Linear Scaling Calculations of Excitation Energies with Active-Space Particle-Particle Random-Phase Approximation

We developed an efficient active-space particle-particle random-phase approximation (ppRPA) approach to calculate accurate charge-neutral excitation energies of molecular systems. The active-space ppRPA approach constrains both indexes in particle and hole pairs in the ppRPA matrix, which only selects frontier orbitals with dominant contributions to low-lying excitation energies. It employs the truncation in both orbital indexes in the particle-particle and the hole-hole spaces. The resulting matrix, whose eigenvalues are excitation energies, has a dimension that is independent of the size of the systems. The computational effort for the excitation energy calculation, therefore, scales linearly with system size and is negligible compared with the ground-state calculation of the (N - 2)-electron system, where N is the electron number of the molecule.

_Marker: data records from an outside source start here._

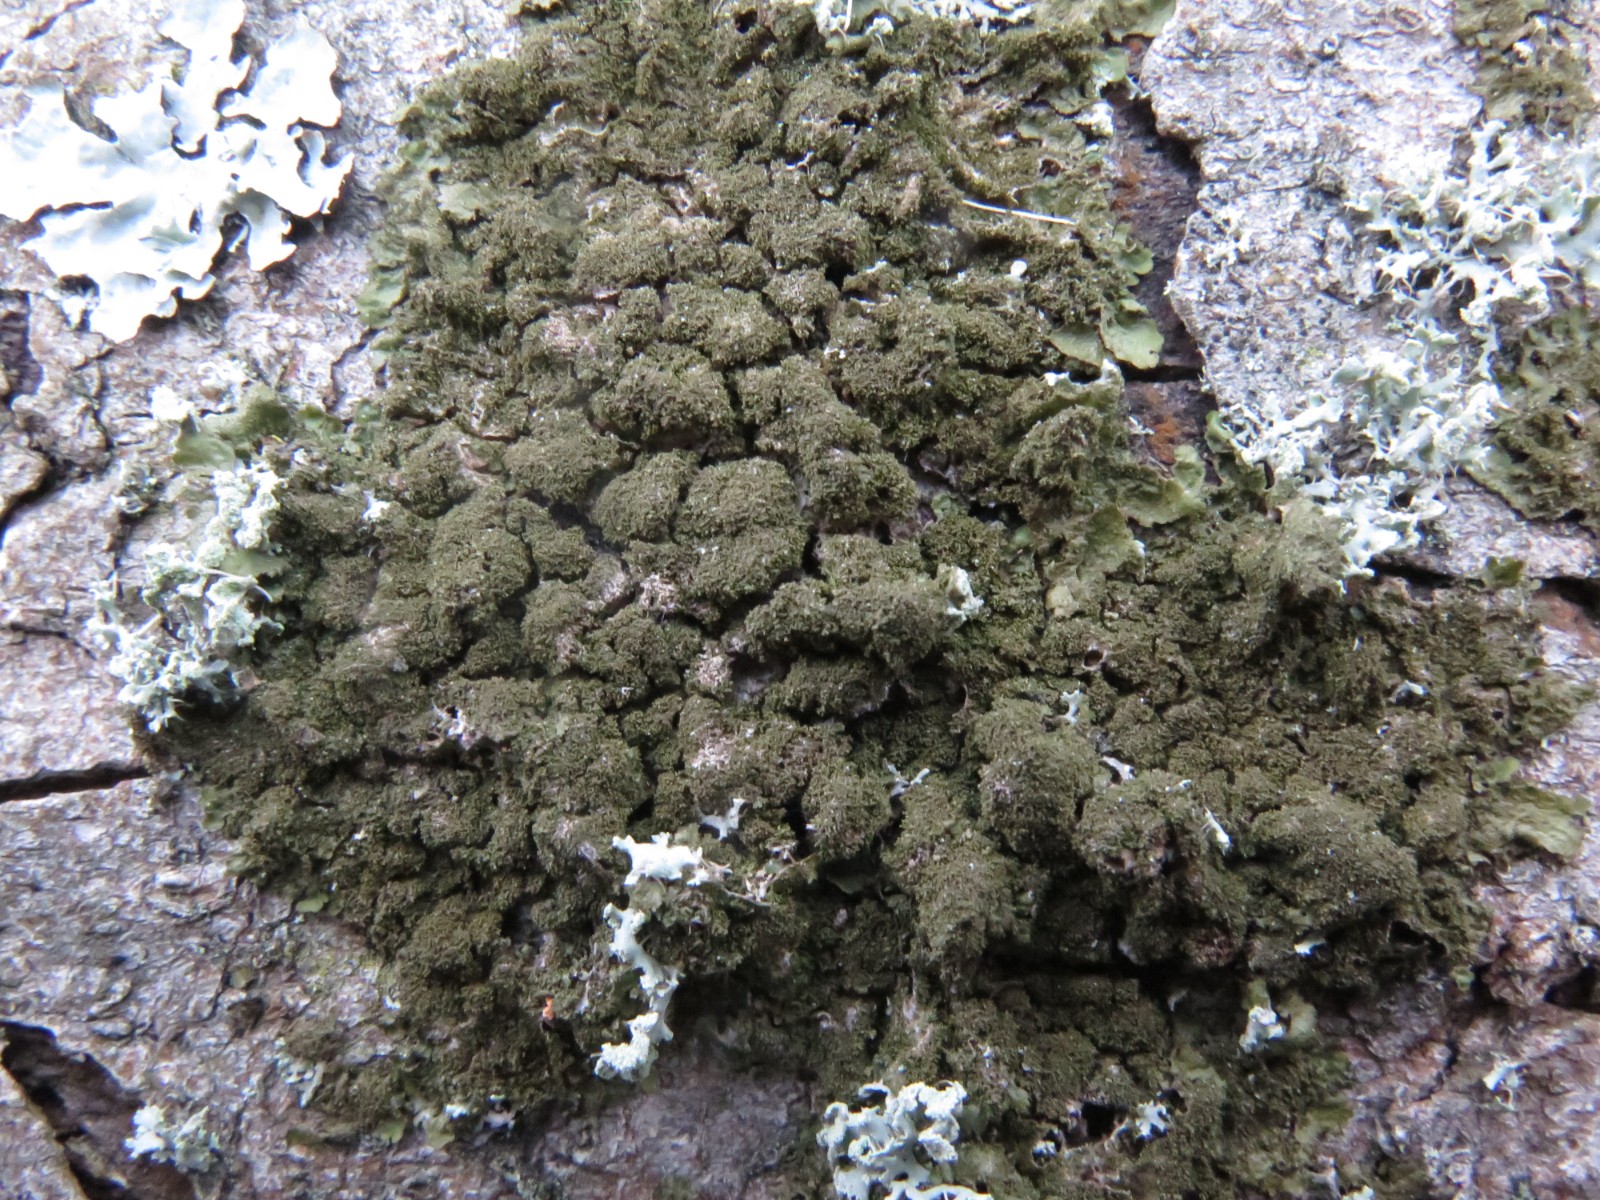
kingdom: Fungi
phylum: Ascomycota
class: Lecanoromycetes
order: Lecanorales
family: Parmeliaceae
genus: Melanohalea
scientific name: Melanohalea exasperatula
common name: kølle-skållav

With the active space consisting of 30 occupied and 30 virtual orbitals, the active-space ppRPA approach predicts the excitation energies of valence, charge-transfer, Rydberg, double, and diradical excitations with the mean absolute errors (MAEs) smaller than 0.03 eV compared with the full-space ppRPA results. As a side product, we also applied the active-space ppRPA approach in the renormalized singles (RS) T-matrix approach. Combining the non-interacting pair approximation that approximates the contribution to the self-energy outside the active space, the active-space G(RS)T(RS)@PBE approach predicts accurate absolute and relative core-level binding energies with the MAEs around 1.58 and 0.3 eV, respectively. The developed linear scaling calculation of excitation energies is promising for applications to large and complex systems.